Hanouzetal. Using human right atrium cultured in vitro, the effect of active oxygen pretreatment with sevoflurane and desflurane on cardioplegia was studied. In the study to observe the recovery of contraction, the control group, sevoflurane pretreatment group and desflurane pretreatment group. The shrinkage elasticity of the sevoflurane group (53 and 85) and the desflurane group (53 and 86) was significantly improved. Use MPG (ROS Scavenger) to prevent contraction recovery: the myocardial contractility of the desflurane?+?MPG group has 53 to 48 changes, and the sevoflurane?+?MPG group has 53 grades and 56 changes. (Same as the control group). Since the use of MPG deprived the recovery of myocardial contraction in the desflurane and sevoflurane groups, they believed that OS was involved in the cardiac arrest mechanism induced by VA preconditioning. Through in vitro experimental studies, the signal transduction mechanism of cardioplegia in human tissues was evaluated. However, further in vivo studies are needed to clearly determine that VA pretreatment as a treatment option has a protective effect on the myocardium of patients with myocardial ischemia.

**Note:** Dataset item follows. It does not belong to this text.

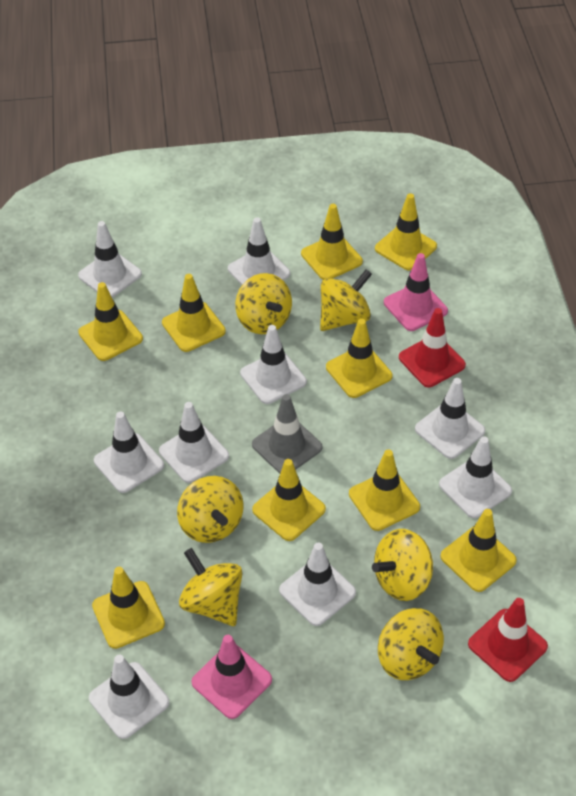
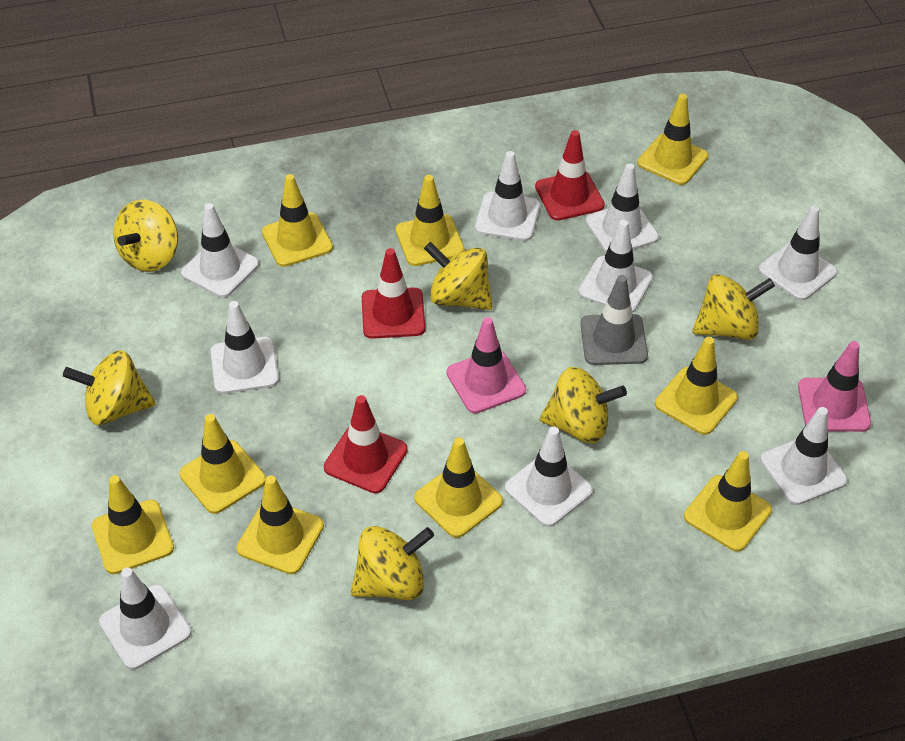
red traffic cone: 2 -> 3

The side effects of gas anesthetics on the heart give traditional anesthetic concentrations. All VAs have clinically relevant myocardial depression. Although the use of VAs can help protect eyesight, it should be considered for patients with obvious heart failure.

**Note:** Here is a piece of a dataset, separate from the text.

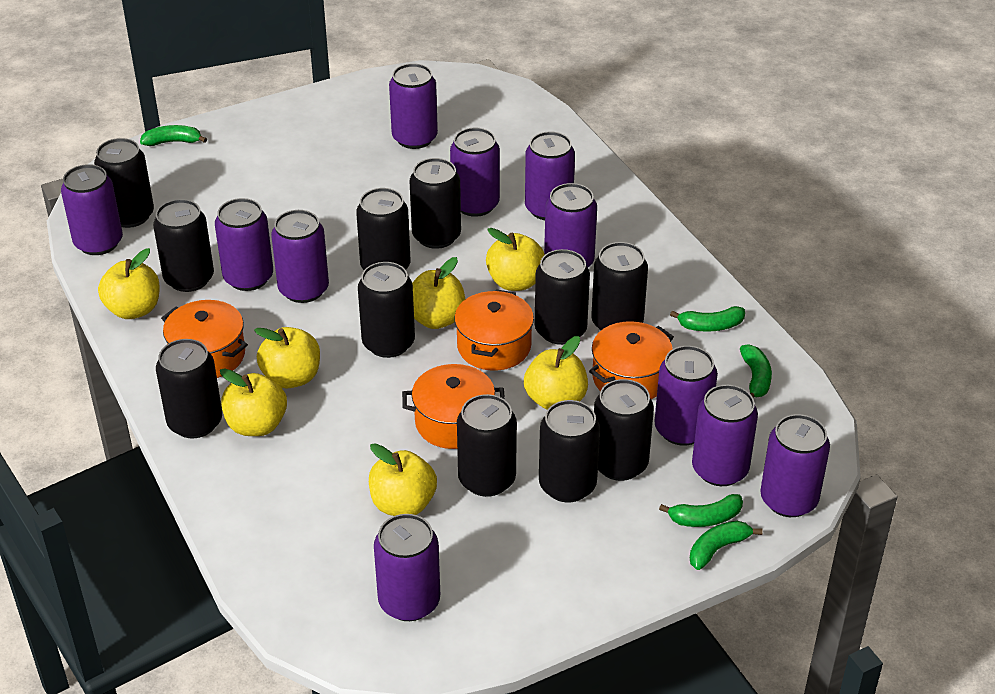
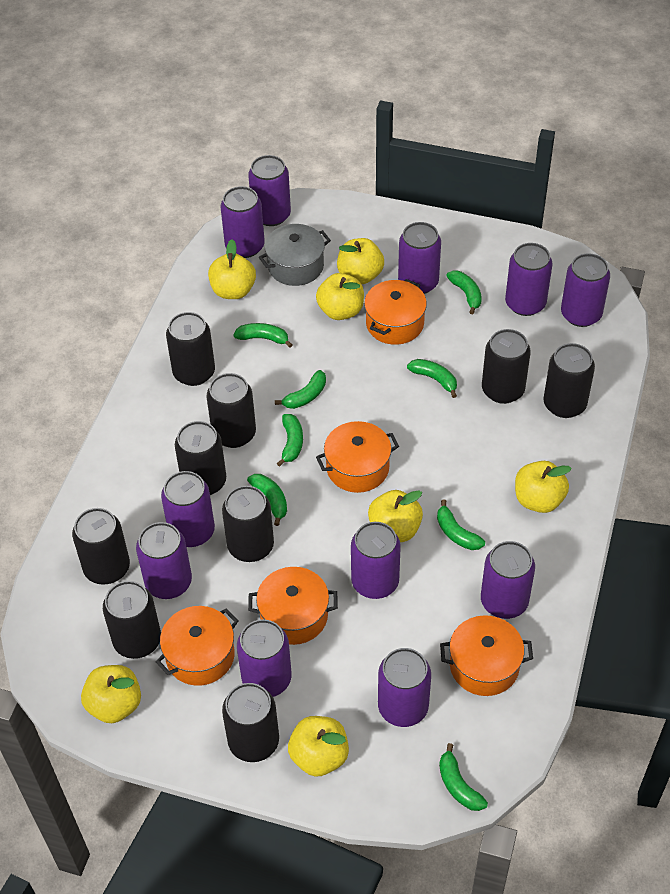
black can: 11 -> 9
green banana: 5 -> 8
grey pot: 0 -> 1
orange pot: 4 -> 5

In addition, using clinically appropriate VA concentrations, myocardial inhibition can cause vasodilation and hemodynamic instability in patients with ischemic heart disease. In addition, some studies have shown that the use of VA can lead to a longer QT interval. This is because the longer the QT interval, the greater the risk of arrhythmia. The QT interval is the depolarization and repolarization part of the depolarization and repolarization cycle of the central ventricle, and represents the electrical activity of the heart on the ECG. Prolonging the QT interval increases the risk of patients with torsade de pointes ventricular tachycardia, which may cause ventricular fibrillation, as reported with the use of VA anesthetics. Nevertheless, patients who use VA are known as safe and known long QT syndrome. In addition, studies have shown that the use of VA can prolong the QT interval, but the incidence of ventricular arrhythmias in 10535 patients receiving sevoflurane coronary artery bypass is lower than that of propofol anesthesia. I will. Other patients undergoing coronary artery bypass grafting have not reported an increase in ventricular arrhythmia after VA preconditioning. In addition, animal studies have shown anti-arrhythmic effects before or after VA treatment. However, depending on the patient's condition, arrhythmia and hemodynamic instability may be induced, such as severe myocardial ischemia before surgery. Care should be taken when using VA pretreatment to protect the heart.
No cardioprotective function: Angriloetal recently discovered that VA pretreatment has no cardioprotective function in non-cardiac surgery. This study found a decrease in troponin release in patients undergoing non-cardiac surgery.